WHAT TO PRODUCE →
When you reproduce the listing below, keep every entry exactly as written.

INPUT MATERIAL →
····················
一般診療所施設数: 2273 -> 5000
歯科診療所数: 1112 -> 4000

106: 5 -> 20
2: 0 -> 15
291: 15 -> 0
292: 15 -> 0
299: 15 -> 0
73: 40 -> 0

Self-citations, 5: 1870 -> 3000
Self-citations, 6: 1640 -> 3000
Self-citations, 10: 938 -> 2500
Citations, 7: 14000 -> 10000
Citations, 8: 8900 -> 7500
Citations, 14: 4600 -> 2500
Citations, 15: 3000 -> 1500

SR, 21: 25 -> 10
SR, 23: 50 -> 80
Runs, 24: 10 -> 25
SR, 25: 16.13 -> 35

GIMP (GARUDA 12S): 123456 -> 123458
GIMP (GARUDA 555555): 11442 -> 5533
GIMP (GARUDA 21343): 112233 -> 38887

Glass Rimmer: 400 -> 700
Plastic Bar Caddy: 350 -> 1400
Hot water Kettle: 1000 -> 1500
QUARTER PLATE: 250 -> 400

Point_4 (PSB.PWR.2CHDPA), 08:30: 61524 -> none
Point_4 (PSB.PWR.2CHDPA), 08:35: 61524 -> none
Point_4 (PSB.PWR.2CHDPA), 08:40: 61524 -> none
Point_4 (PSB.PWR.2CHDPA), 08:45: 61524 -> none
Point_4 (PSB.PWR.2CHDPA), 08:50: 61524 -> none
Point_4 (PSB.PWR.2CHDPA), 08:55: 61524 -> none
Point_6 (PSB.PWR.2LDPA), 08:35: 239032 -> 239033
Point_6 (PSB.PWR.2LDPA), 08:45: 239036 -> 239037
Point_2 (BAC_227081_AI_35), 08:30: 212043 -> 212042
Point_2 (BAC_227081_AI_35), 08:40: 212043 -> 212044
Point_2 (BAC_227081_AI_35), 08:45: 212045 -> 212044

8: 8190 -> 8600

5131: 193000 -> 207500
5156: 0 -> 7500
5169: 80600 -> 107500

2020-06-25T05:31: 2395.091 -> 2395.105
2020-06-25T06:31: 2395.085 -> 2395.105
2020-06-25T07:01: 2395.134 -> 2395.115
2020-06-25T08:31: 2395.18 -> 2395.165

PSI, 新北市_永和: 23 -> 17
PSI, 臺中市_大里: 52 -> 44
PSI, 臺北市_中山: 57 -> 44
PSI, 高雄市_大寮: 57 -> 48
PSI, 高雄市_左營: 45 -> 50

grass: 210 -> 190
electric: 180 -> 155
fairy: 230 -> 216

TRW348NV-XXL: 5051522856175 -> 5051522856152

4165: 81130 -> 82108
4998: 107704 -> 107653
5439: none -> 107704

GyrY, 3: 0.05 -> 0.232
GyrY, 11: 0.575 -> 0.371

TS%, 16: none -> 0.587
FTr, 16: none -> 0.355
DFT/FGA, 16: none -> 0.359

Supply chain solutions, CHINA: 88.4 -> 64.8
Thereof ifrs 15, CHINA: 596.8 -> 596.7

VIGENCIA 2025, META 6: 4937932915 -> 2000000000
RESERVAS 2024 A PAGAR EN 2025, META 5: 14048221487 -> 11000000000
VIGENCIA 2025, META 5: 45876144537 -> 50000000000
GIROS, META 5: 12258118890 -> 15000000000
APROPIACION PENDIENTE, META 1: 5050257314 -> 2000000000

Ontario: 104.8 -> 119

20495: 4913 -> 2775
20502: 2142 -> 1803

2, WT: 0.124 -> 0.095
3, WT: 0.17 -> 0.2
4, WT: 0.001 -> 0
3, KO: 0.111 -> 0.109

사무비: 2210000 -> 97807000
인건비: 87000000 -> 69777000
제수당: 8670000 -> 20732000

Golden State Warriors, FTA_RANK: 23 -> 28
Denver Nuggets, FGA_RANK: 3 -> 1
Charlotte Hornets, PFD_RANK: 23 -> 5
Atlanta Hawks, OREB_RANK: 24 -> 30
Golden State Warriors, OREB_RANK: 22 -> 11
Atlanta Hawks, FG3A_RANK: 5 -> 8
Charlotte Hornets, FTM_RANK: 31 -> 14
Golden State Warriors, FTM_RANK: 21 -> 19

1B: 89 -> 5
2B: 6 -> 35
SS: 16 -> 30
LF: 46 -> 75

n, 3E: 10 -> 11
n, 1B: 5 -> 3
····················
REPLY →
一般診療所施設数: 2273 -> 5000
歯科診療所数: 1112 -> 4000

106: 5 -> 20
2: 0 -> 15
291: 15 -> 0
292: 15 -> 0
299: 15 -> 0
73: 40 -> 0

Self-citations, 5: 1870 -> 3000
Self-citations, 6: 1640 -> 3000
Self-citations, 10: 938 -> 2500
Citations, 7: 14000 -> 10000
Citations, 8: 8900 -> 7500
Citations, 14: 4600 -> 2500
Citations, 15: 3000 -> 1500

SR, 21: 25 -> 10
SR, 23: 50 -> 80
Runs, 24: 10 -> 25
SR, 25: 16.13 -> 35

GIMP (GARUDA 12S): 123456 -> 123458
GIMP (GARUDA 555555): 11442 -> 5533
GIMP (GARUDA 21343): 112233 -> 38887

Glass Rimmer: 400 -> 700
Plastic Bar Caddy: 350 -> 1400
Hot water Kettle: 1000 -> 1500
QUARTER PLATE: 250 -> 400

Point_4 (PSB.PWR.2CHDPA), 08:30: 61524 -> none
Point_4 (PSB.PWR.2CHDPA), 08:35: 61524 -> none
Point_4 (PSB.PWR.2CHDPA), 08:40: 61524 -> none
Point_4 (PSB.PWR.2CHDPA), 08:45: 61524 -> none
Point_4 (PSB.PWR.2CHDPA), 08:50: 61524 -> none
Point_4 (PSB.PWR.2CHDPA), 08:55: 61524 -> none
Point_6 (PSB.PWR.2LDPA), 08:35: 239032 -> 239033
Point_6 (PSB.PWR.2LDPA), 08:45: 239036 -> 239037
Point_2 (BAC_227081_AI_35), 08:30: 212043 -> 212042
Point_2 (BAC_227081_AI_35), 08:40: 212043 -> 212044
Point_2 (BAC_227081_AI_35), 08:45: 212045 -> 212044

8: 8190 -> 8600

5131: 193000 -> 207500
5156: 0 -> 7500
5169: 80600 -> 107500

2020-06-25T05:31: 2395.091 -> 2395.105
2020-06-25T06:31: 2395.085 -> 2395.105
2020-06-25T07:01: 2395.134 -> 2395.115
2020-06-25T08:31: 2395.18 -> 2395.165

PSI, 新北市_永和: 23 -> 17
PSI, 臺中市_大里: 52 -> 44
PSI, 臺北市_中山: 57 -> 44
PSI, 高雄市_大寮: 57 -> 48
PSI, 高雄市_左營: 45 -> 50

grass: 210 -> 190
electric: 180 -> 155
fairy: 230 -> 216

TRW348NV-XXL: 5051522856175 -> 5051522856152

4165: 81130 -> 82108
4998: 107704 -> 107653
5439: none -> 107704

GyrY, 3: 0.05 -> 0.232
GyrY, 11: 0.575 -> 0.371

TS%, 16: none -> 0.587
FTr, 16: none -> 0.355
DFT/FGA, 16: none -> 0.359

Supply chain solutions, CHINA: 88.4 -> 64.8
Thereof ifrs 15, CHINA: 596.8 -> 596.7

VIGENCIA 2025, META 6: 4937932915 -> 2000000000
RESERVAS 2024 A PAGAR EN 2025, META 5: 14048221487 -> 11000000000
VIGENCIA 2025, META 5: 45876144537 -> 50000000000
GIROS, META 5: 12258118890 -> 15000000000
APROPIACION PENDIENTE, META 1: 5050257314 -> 2000000000

Ontario: 104.8 -> 119

20495: 4913 -> 2775
20502: 2142 -> 1803

2, WT: 0.124 -> 0.095
3, WT: 0.17 -> 0.2
4, WT: 0.001 -> 0
3, KO: 0.111 -> 0.109

사무비: 2210000 -> 97807000
인건비: 87000000 -> 69777000
제수당: 8670000 -> 20732000

Golden State Warriors, FTA_RANK: 23 -> 28
Denver Nuggets, FGA_RANK: 3 -> 1
Charlotte Hornets, PFD_RANK: 23 -> 5
Atlanta Hawks, OREB_RANK: 24 -> 30
Golden State Warriors, OREB_RANK: 22 -> 11
Atlanta Hawks, FG3A_RANK: 5 -> 8
Charlotte Hornets, FTM_RANK: 31 -> 14
Golden State Warriors, FTM_RANK: 21 -> 19

1B: 89 -> 5
2B: 6 -> 35
SS: 16 -> 30
LF: 46 -> 75

n, 3E: 10 -> 11
n, 1B: 5 -> 3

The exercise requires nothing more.